@paul.buerkner has provided the proof that evidence ratio for directed hypotheses, e.g., p(\theta>0)/p(\theta<0), is equivalent to a Bayes factor (https://github.com/paul-buerkner/brms/issues/311).
I wonder whether it is legitimate to interpret such kind of posterior ratios in a fashion similar to BF? For example, can one interpret a ratio of 5 as a “moderate” evidence or a ratio of 12 as a “strong” evidence favoring p(\theta>0)?
Could someone revive this topic? I have also been looking for a clear answer to the question of interpretation of evidence ratios. Which ER values would be considered weak, moderate and strong evidence?

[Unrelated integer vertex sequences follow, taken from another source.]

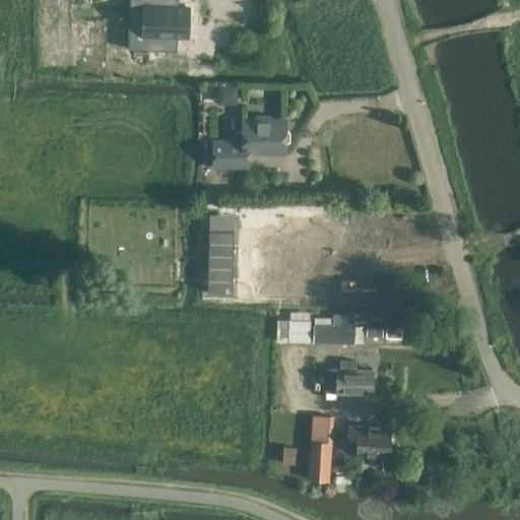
[(40,0),(40,65),(68,65),(69,0),(40,0)]
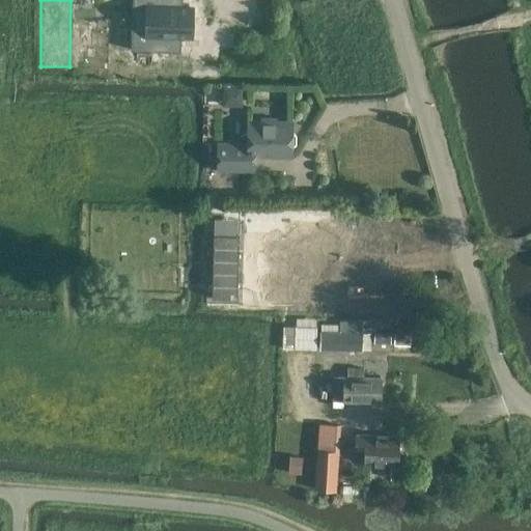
[(128,5),(127,33),(185,35),(186,7),(128,5)]
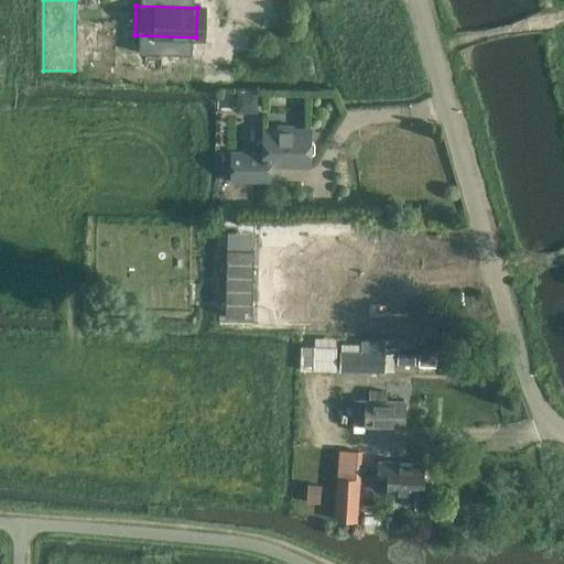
[(237,93),(236,112),(257,114),(258,93),(237,93)]
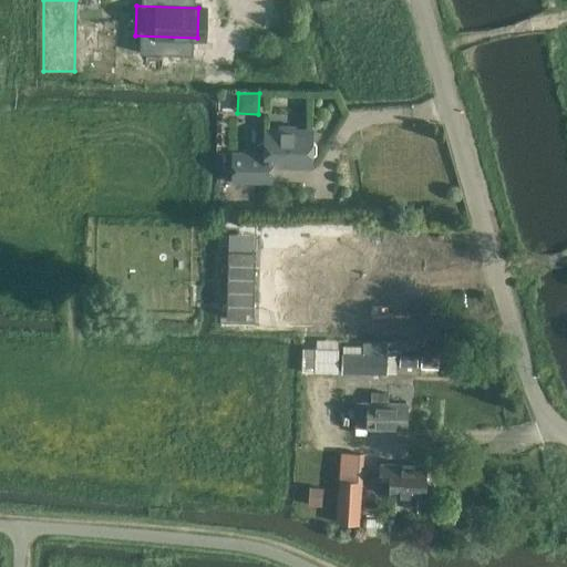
[(257,154),(233,154),(233,182),(270,183),(270,166),(310,167),(311,156),(315,154),(315,144),(311,142),(311,132),(295,131),(292,127),(280,127),(278,131),(265,131),(265,142),(257,146),(257,154)]
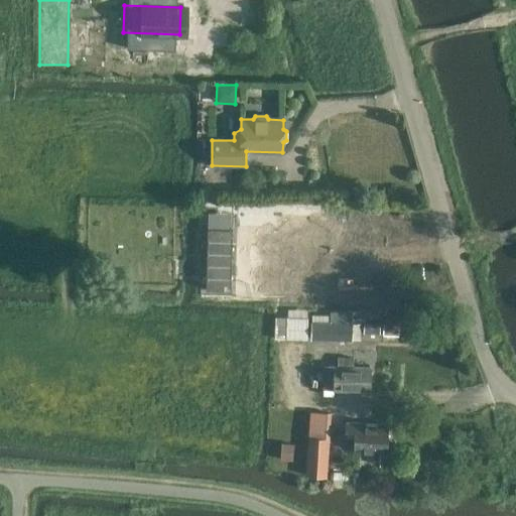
[(199,188),(199,201),(211,201),(211,188),(199,188)]
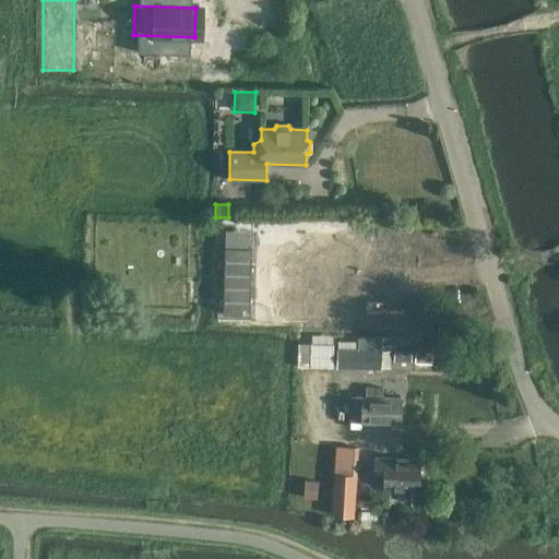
[(317,288),(316,307),(316,323),(336,323),(336,321),(342,321),(343,306),(351,306),(352,289),(346,289),(347,245),(317,245),(317,275),(319,275),(319,288),(317,288)]
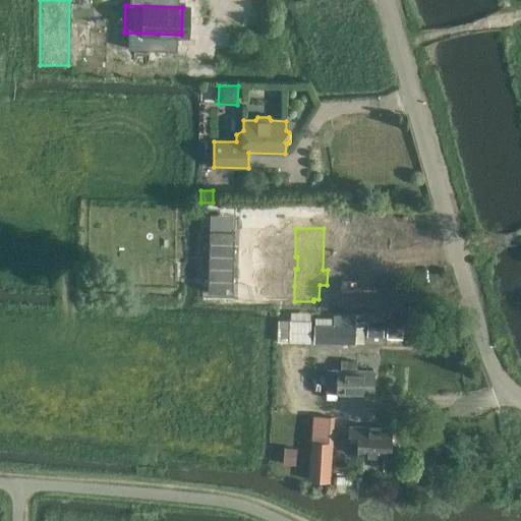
[(279,322),(278,343),(311,344),(312,323),(279,322)]
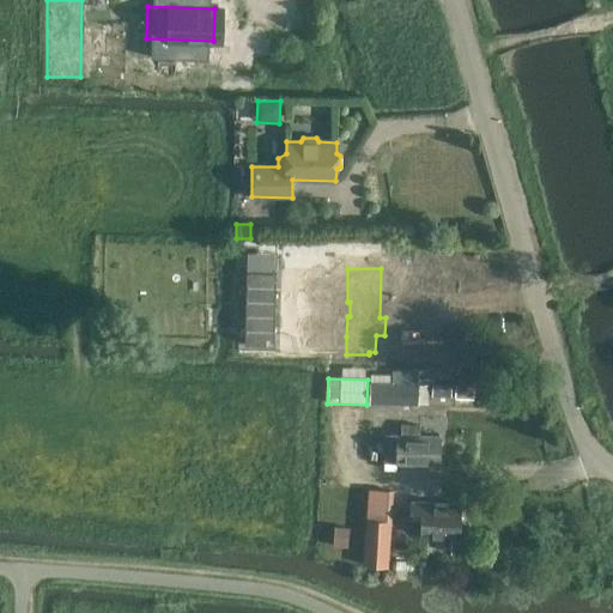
[(428,386),(390,384),(370,384),(370,404),(417,405),(418,400),(428,400),(428,386)]
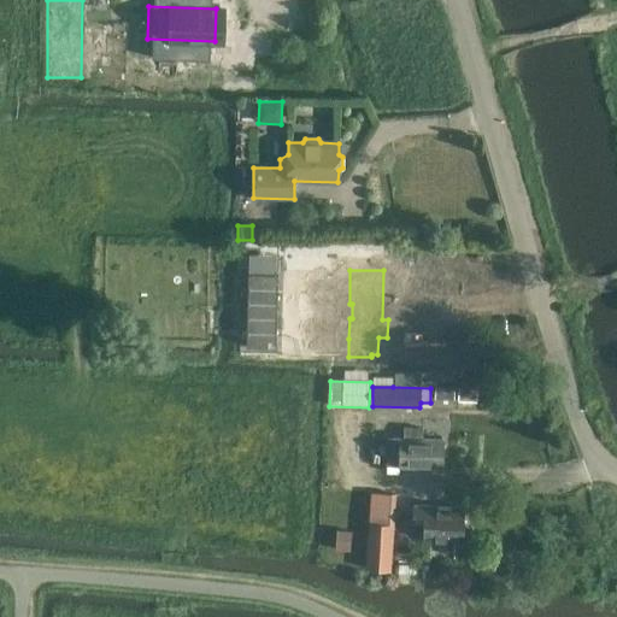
[(435,387),(435,399),(453,400),(454,388),(435,387)]
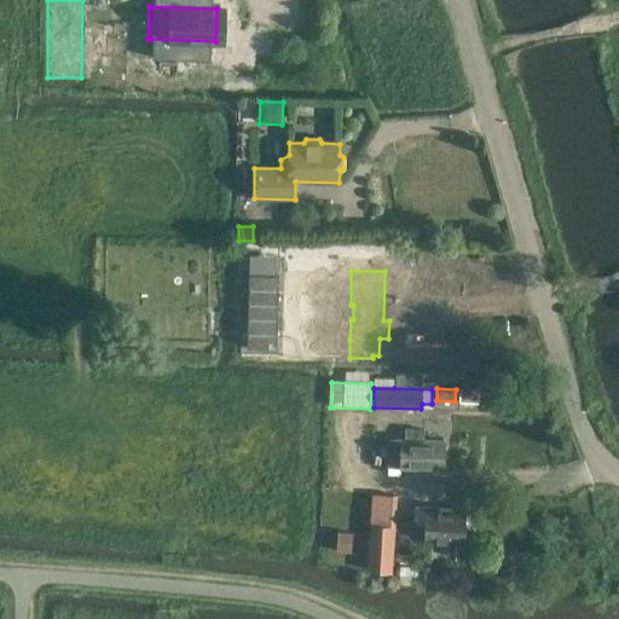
[(461,389),(460,401),(476,403),(478,391),(461,389)]
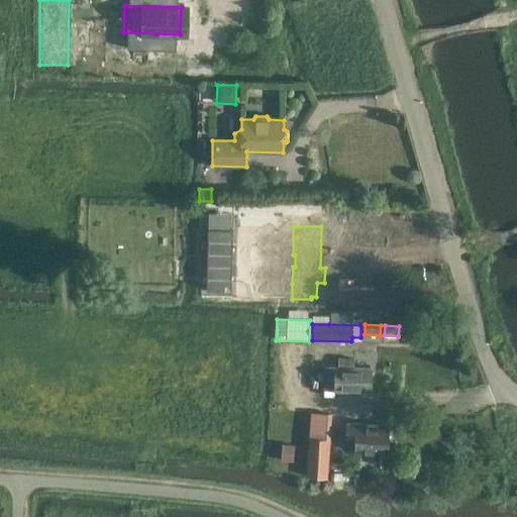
[(353,359),(338,358),(337,368),(335,368),(324,368),(324,391),(334,391),(370,392),(371,370),(353,369),(353,359)]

My take is that, given that a directional Bayesian hypothesis test closely corresponds to frequentist p-values (see Fig 4 here Frontiers | Indices of Effect Existence and Significance in the Bayesian Framework | Psychology), it would be “safe” to say (assuming this is a one-directional hypothesis) that an evidence ratio of 19 (which is 0.95/0.05) is “strong”. If the directional hypothesis test is actually a two-directional test (by which I mean you would flip the direction of the test, > or <, in order to ensure an evidence ratio > 1), then the corresponding “strong” threshold would be 39 (which is 0.975/0.025). In the end, it’s all qualitative and subjective, but these seem like reasonable guidelines which more-or-less correspond to thresholds people are familiar with.